De par les verts vallons

petisaintleu

De toute ma vie, j'ai dû échanger une quinzaine de phrases avec mon cousin Emmanuel. Nous n'avons que deux ou trois années d'écart, je ne sais pas trop. Lui, il en est resté au stade de l'homo fourmisius, c'est-à-dire que le compteur est resté bloqué au niveau d'une mentalité proche de celle décrite dans Germinal. Pourtant, la cité ouvrière n'est pas encaissée dans une vallée reculée des Alpes ; elle n'est qu'adossée aux contreforts des Ardennes. Le seul rapprochement que je pourrais établir concerne les faciès. Là-bas, l'isolement, la consanguinité et la composition chimique de l'eau ont donné des générations de crétins. Ici, c'est le coup d'assommoir.

Le point culminant du Nord est non loin de Fourmies, à Anor, à l'altitude vertigineuse de 272 mètres. Mais les habitudes créent souvent des ravins qu'il est impossible de traverser. Je ne peux alors que remercier mon grand-père paternel de s'en être échappé il y a près de cinquante ans, pour franchir l'incroyable distance qui le séparait de Reims, cent-dix kilomètres à vol de corbeau.
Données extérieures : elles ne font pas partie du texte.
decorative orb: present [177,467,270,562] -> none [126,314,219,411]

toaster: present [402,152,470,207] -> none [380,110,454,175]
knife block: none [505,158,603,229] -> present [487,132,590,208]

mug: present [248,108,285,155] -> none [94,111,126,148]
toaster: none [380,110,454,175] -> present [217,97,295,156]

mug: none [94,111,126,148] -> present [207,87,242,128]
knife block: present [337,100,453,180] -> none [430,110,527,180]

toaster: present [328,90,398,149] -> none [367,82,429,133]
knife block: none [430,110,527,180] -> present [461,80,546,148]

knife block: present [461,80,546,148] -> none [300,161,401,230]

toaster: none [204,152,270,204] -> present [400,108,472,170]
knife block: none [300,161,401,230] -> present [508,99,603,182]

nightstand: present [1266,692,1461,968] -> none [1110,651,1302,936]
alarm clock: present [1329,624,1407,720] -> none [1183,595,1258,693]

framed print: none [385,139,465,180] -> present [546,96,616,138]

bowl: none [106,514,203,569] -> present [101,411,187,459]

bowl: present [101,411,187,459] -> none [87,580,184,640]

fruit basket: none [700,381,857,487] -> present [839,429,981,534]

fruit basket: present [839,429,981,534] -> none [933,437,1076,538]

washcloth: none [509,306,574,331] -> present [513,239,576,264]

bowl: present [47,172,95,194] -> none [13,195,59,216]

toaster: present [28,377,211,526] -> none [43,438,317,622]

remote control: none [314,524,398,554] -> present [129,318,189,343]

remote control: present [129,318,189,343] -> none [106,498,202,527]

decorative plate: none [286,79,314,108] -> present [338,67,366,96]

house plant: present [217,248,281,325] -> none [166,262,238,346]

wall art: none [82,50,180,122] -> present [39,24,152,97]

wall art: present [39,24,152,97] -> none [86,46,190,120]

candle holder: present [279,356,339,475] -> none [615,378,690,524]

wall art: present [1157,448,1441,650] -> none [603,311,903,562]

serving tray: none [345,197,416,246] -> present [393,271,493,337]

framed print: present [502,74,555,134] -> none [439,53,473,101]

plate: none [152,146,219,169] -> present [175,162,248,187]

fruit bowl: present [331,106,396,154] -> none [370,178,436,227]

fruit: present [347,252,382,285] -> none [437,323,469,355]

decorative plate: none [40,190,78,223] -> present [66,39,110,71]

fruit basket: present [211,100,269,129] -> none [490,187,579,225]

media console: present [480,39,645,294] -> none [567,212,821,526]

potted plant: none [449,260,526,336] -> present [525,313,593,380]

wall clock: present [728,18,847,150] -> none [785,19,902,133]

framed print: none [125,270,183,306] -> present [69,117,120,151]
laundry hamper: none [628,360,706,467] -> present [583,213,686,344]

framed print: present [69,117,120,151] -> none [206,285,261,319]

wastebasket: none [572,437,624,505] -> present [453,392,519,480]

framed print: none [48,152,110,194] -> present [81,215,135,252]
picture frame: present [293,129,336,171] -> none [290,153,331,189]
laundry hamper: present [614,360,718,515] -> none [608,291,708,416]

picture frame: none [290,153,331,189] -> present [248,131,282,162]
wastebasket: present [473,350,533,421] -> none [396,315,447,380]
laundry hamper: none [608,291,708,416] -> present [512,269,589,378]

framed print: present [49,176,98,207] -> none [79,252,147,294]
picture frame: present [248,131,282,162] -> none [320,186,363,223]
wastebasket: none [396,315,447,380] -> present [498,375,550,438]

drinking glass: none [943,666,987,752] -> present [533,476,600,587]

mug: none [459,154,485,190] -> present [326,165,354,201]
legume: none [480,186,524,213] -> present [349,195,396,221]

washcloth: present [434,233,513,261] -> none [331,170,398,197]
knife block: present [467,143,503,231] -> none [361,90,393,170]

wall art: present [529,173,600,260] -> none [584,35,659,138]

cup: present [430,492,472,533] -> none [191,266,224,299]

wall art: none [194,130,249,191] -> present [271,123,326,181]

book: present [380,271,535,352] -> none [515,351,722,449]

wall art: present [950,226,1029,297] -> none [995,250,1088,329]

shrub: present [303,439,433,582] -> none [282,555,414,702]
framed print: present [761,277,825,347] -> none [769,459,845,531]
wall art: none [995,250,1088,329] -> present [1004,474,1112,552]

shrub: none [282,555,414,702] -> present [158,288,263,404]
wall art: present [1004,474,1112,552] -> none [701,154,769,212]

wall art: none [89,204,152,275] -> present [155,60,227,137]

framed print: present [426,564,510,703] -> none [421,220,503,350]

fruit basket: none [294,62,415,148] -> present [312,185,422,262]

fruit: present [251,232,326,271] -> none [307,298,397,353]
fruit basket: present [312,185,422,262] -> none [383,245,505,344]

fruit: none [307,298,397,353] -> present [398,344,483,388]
Bien sûr, j'exagère. La télé, internet et les automobiles y existent également. Lagaffe doit y faire une audience de 80%, le Gambastyle a été chargé 87 568 fois pour le seul mois de septembre 2012 et le rayon tuning de Feu Vert n'est pas prêt de disparaître, malgré un taux de chômage qui flirte avec les 35%. Il n'empêche. Le fourmisien préférera se complaire de son RSA, de sa télé Ultra Haute Définition acquise sur les subsides de l'aide sociale, qu'il regardera vautré dans son canapé en velours défoncé par les crocs de son caniche, de ne pas sacrifier à sa sacro-sainte macédoine de légumes du dimanche chez papa-maman plutôt que s'exiler à Valenciennes, voire dans la mégalopole qu'est Lille à ses yeux.

Mais rendons à César ce qui est à César. Malgré cet environnement, Emmanuel s'est toujours débrouillé pour enchaîner des missions en intérim, l'absence de diplôme n'étant pas un obstacle quand 50% de la jeunesse a déserté le banc des écoles à seize ans et je ne parle même pas des blondasses décolorées et engrossées à quinze. Il a su être assez économe pour faire l'acquisition d'une charmante maison retapée avec goût.

Il revient pourtant de loin, mon cousin.

Il avait sept ans quand Marguerite, sa maman, est partie. Jusque-là, rien de bien dramatique, c'est arrivé à bien d'autres. Le souci est qu'en 1977, le mariage homoparental n'était même pas encore une vue de l'esprit. Ma tante par alliance s'était faite la malle avec une institutrice, Claudine.

Mais il y a pire. Le terme transgenre ne devait apparaître que trois décennies plus tard dans nos dictionnaires. Allez alors expliquer qu'après cinq ans de vie commune, Claudine soit devenue Claude pour l'état civil ? Triste tropisme d'une plante mutante qui avait su dans ce contexte trouver l'orientation qui lui convenait le mieux.

N'allez pas croire que je tire à boulet rouge sur mes origines de la Thiérache. Je pourrais tout aussi bien vous décrire la beauté méconnue de ses vallons, du charme des petites maisons en brique et en pierres bleues, de l'accueil chaleureux de ses habitants. C'est simplement que j'ai le cul entre deux chaises et que la ville résonne comme la matrice de mes malheurs d'enfant, la fourmilière où s'uniraient un jour mon papa et ma maman.